I have $$f^{-1}(O)=(f|_A)^{-1}(O)\cup (f|_B)^{-1}(O).$$

And from the continuity of $$f|_A$$ and $$f|_B$$, I have $$(f|_A)^{-1}(O)\in \mathcal O_{\mathbb R}^A,\ (f|_B)^{-1}(O)\in \mathcal O_{\mathbb R}^B.$$ So there exists $$O_1, O_2\in \mathcal O_{\mathbb R}$$ s.t. $$(f|_A)^{-1}(O)=A\cap O_1,\ (f|_B)^{-1}(O)=B\cap O_2.$$

Then, \begin{align} f^{-1}(O) &=(f|_A)^{-1}(O)\cup (f|_B)^{-1}(O)\\ &=(A\cap O_1) \cup (B\cap O_2) \end{align}

So, to show $$f^{-1}(O)\in \mathcal O_{\mathbb R}^X$$, I want to say $$(A\cap O_1) \cup (B\cap O_2) =X\cap [\mathrm{an \ element \ of\ } \mathcal O_{\mathbb R}]. \ \cdots (\ast)$$

But I'm stacked here. I don't know how I should show $$(\ast)$$.

• That is false, see for instance $X=\Bbb R$, $A=(-\infty,0)$, $B=[0,\infty)$ and $f(x)=\begin{cases}0&\text{if }x\ge 0\\ 1&\text{if }x<0\end{cases}$. Oct 27, 2022 at 16:44
• In topology "disjoint union" does not mean the union of disjoint subspaces, but the union of disjoint $A, B$ which are both open in $A \cup B$. Oct 27, 2022 at 16:50
• The question clearly indicates that $A, B$ are disjoint sets. And then it's false, as Sassatelli Giulio's example shows.
– Ulli
Oct 27, 2022 at 17:48
• Of course, if $A, B$ are disjoint, open sets its true. But there is a more powerful version: It suffices that $A, B$ are closed sets, whose union is $X$ (not necessarily disjoint). Try to prove this one, it is really helpful in many situations.
– Ulli
Oct 27, 2022 at 18:19

$$\Longleftarrow$$ is false. In his comment Sassatelli Giulio gave the counterexample $$X = \mathbb R, A = (-\infty,0), B= [0,\infty), f(x) = \begin{cases} 1 & x \in A \\ 0 & x \in B\end{cases}$$.

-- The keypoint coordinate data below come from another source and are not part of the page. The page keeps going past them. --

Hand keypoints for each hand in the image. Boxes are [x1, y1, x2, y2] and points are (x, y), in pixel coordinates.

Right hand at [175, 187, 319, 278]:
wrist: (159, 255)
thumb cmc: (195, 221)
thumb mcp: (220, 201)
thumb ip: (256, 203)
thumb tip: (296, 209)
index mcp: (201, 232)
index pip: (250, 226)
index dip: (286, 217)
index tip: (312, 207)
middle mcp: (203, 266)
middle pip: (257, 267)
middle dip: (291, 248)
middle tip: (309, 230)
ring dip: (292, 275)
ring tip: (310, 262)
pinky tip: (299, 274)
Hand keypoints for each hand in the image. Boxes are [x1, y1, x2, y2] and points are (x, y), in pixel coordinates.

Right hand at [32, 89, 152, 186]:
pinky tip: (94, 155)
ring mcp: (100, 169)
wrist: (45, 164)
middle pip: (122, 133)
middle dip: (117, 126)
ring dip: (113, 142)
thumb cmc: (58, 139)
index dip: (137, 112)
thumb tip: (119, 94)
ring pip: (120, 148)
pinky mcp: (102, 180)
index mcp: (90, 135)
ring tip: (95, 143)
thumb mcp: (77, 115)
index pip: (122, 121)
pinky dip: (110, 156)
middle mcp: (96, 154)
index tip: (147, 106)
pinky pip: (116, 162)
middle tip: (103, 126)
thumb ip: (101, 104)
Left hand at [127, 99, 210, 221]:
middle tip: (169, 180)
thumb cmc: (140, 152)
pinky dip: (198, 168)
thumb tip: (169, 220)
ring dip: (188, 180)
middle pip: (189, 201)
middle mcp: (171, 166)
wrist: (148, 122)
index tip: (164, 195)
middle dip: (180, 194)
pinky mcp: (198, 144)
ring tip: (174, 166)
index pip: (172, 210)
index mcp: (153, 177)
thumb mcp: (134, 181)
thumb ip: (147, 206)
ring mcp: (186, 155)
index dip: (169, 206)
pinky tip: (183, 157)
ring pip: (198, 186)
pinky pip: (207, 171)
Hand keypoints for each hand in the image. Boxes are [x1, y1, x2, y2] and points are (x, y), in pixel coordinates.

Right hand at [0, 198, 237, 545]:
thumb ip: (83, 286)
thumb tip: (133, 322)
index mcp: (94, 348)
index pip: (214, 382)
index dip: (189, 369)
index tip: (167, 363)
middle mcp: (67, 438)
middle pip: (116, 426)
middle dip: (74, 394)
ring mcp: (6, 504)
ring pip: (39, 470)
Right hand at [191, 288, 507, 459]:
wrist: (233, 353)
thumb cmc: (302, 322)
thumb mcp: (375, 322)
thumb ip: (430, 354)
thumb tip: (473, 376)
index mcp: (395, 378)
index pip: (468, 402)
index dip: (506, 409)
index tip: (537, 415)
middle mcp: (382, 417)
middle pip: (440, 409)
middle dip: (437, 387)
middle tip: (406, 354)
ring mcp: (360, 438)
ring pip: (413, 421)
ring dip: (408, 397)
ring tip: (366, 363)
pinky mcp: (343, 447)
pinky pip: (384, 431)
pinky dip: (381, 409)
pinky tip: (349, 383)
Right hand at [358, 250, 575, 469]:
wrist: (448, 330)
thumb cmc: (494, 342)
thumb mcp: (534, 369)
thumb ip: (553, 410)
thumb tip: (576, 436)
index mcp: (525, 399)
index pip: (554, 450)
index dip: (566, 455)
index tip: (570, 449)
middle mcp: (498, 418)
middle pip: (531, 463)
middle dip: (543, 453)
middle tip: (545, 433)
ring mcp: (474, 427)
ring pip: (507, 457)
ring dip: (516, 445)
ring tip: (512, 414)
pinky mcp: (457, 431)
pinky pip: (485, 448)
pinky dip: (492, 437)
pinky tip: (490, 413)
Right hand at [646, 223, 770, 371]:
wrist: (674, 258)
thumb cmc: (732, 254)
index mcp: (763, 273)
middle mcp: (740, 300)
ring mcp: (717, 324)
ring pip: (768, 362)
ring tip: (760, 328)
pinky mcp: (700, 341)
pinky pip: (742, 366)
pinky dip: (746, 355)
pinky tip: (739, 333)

But, as Paul Frost comments, perhaps you misunderstood the concept of disjoint union in topology. A space $$X$$ is the disjoint union of subspaces $$A, B$$ if

1. $$A \cup B = X$$.
2. $$A \cap B = \emptyset$$.
3. $$A, B$$ are open in $$X$$.

Note that 3. is equivalent to the requirement that $$A, B$$ are closed in $$X$$.

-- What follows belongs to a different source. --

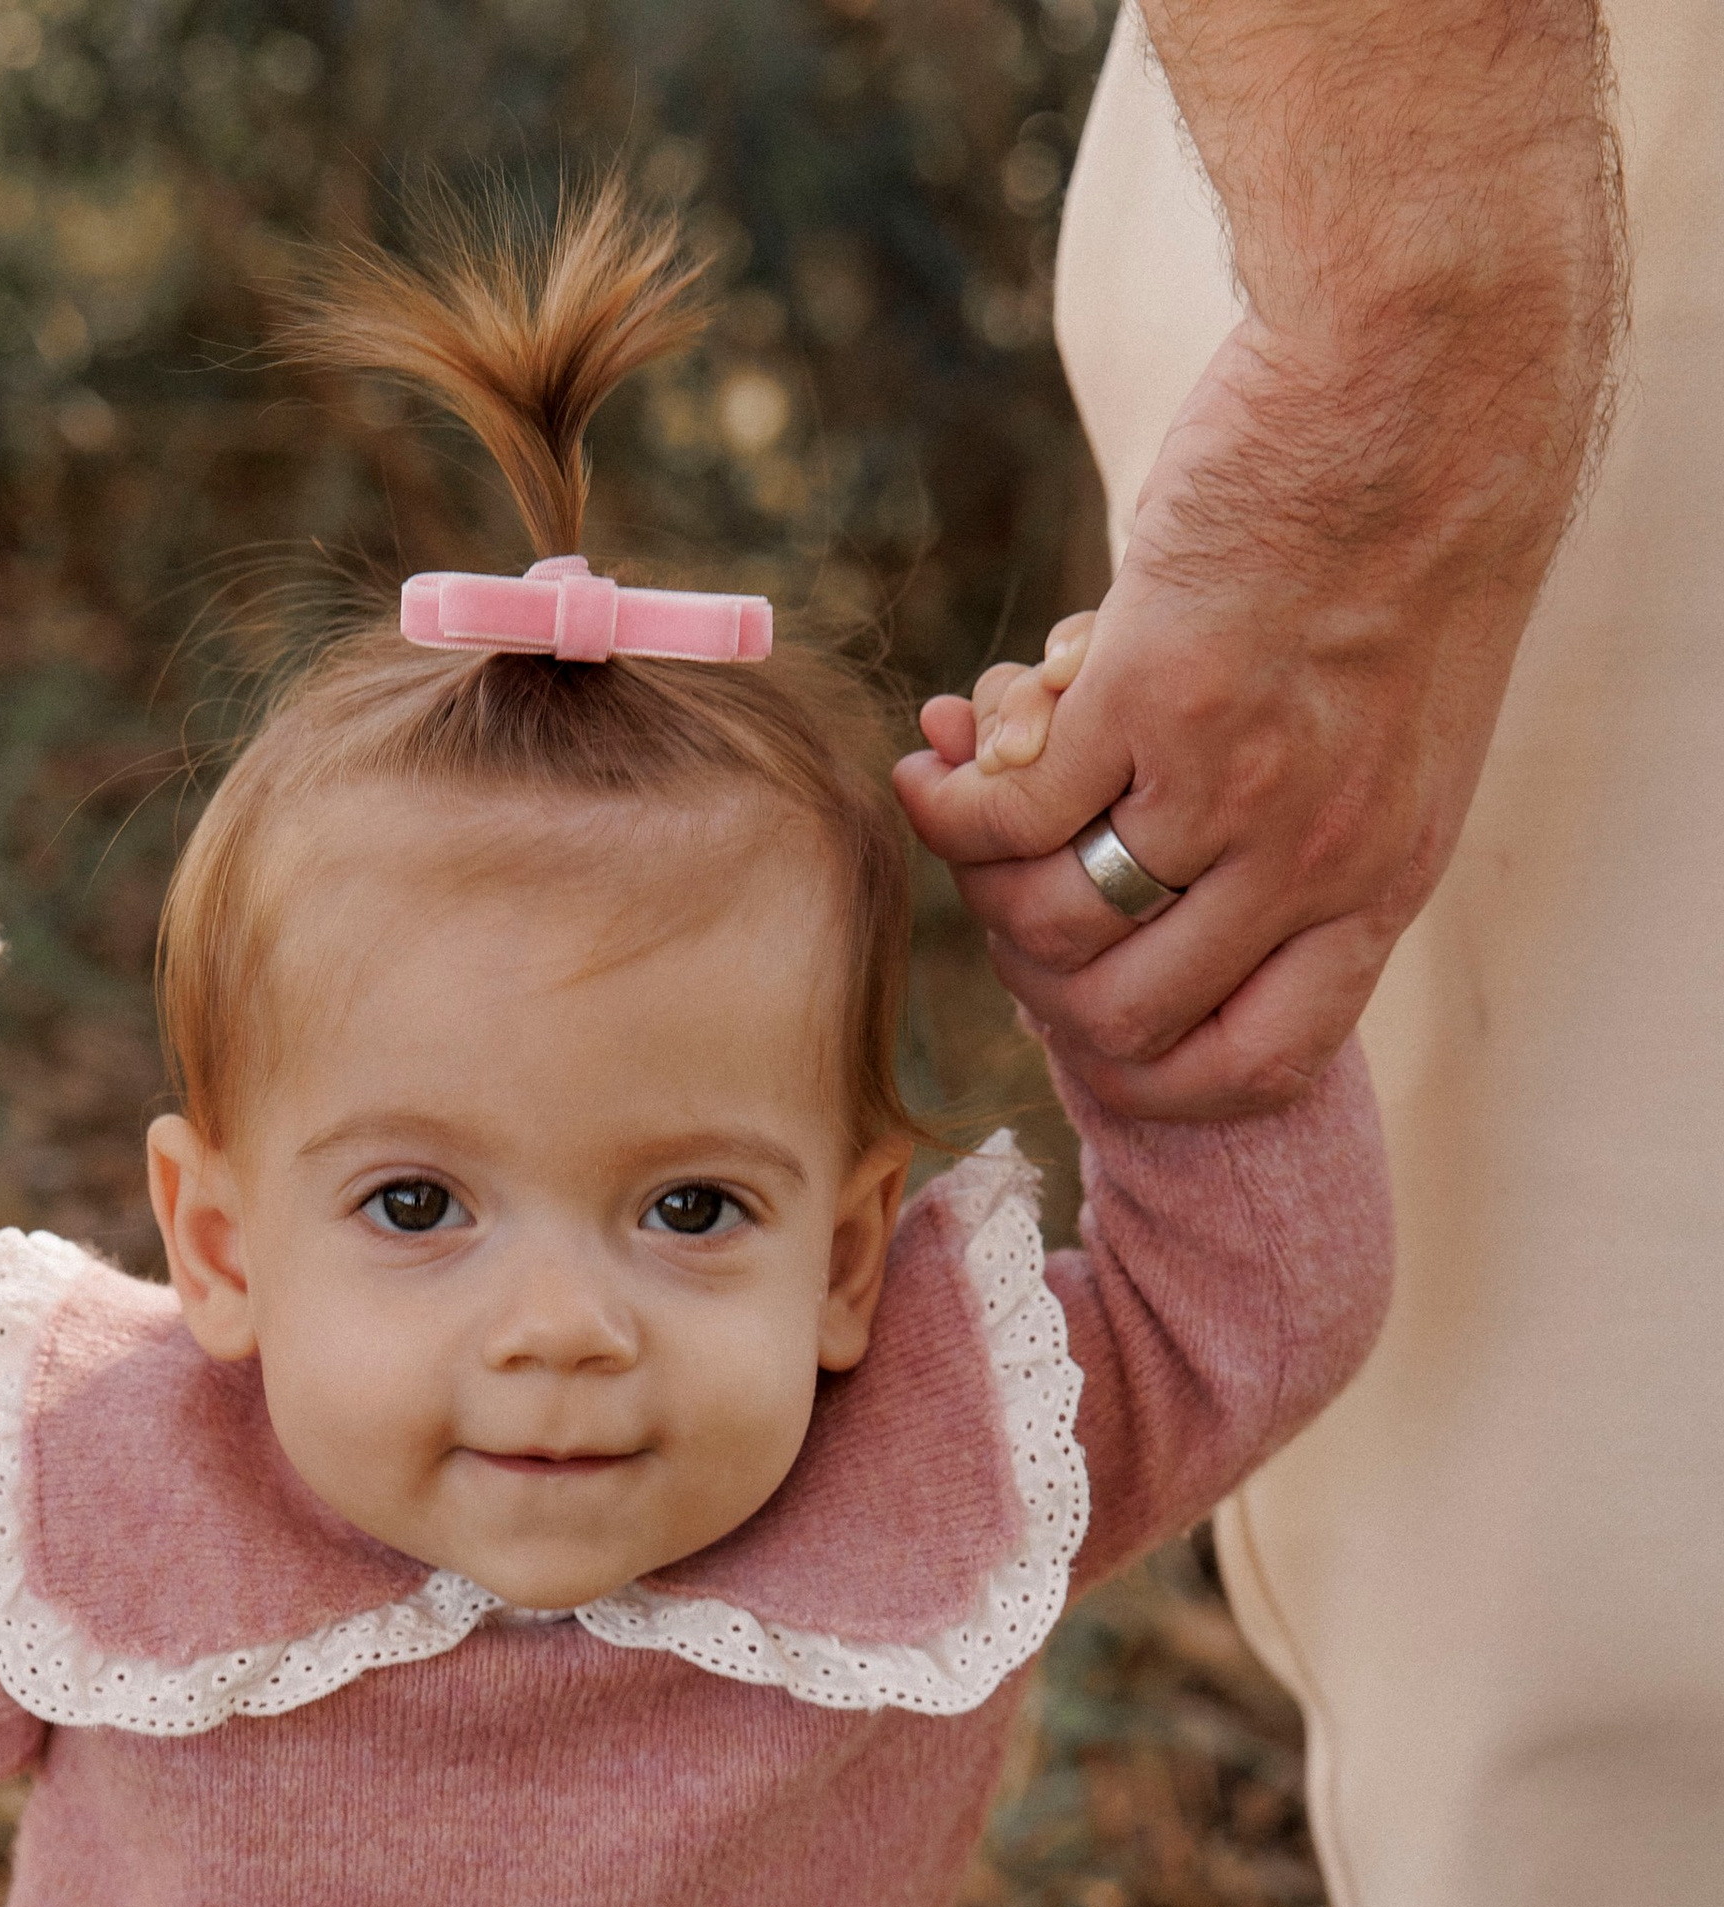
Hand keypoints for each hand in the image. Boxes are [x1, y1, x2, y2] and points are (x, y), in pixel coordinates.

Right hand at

In your question you consider the case $$X \subset \mathbb R$$. Condition 3. does not mean that $$A, B$$ are open (or closed) in $$\mathbb R$$. An example is $$X = (0,1] \cup [2,3), A = (0,1], B = [2,3)$$.

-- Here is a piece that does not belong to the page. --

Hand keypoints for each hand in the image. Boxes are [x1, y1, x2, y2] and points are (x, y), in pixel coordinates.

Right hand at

Now forget that $$X \subset \mathbb R$$. We only need to know that it is a topological space.

To show that $$f$$ is continuous, we have to show that for $$f^{-1}(U)$$ is open in $$X$$ for each open $$U \subset \mathbb R$$. We know that $$(f \mid_A)^{-1}(U) = f^{-1}(U) \cap A$$ is open in $$A$$ and $$(f \mid_B)^{-1}(U) = f^{-1}(U) \cap B$$ is open in $$B$$. But $$A$$ and $$B$$ are open in $$X$$, thus also $$f^{-1}(U) \cap A$$ and $$f^{-1}(U) \cap B$$ are open in $$X$$. Therefore $$f^{-1}(U) = f^{-1}(U) \cap A \cup f^{-1}(U) \cap B$$ is open in $$X$$.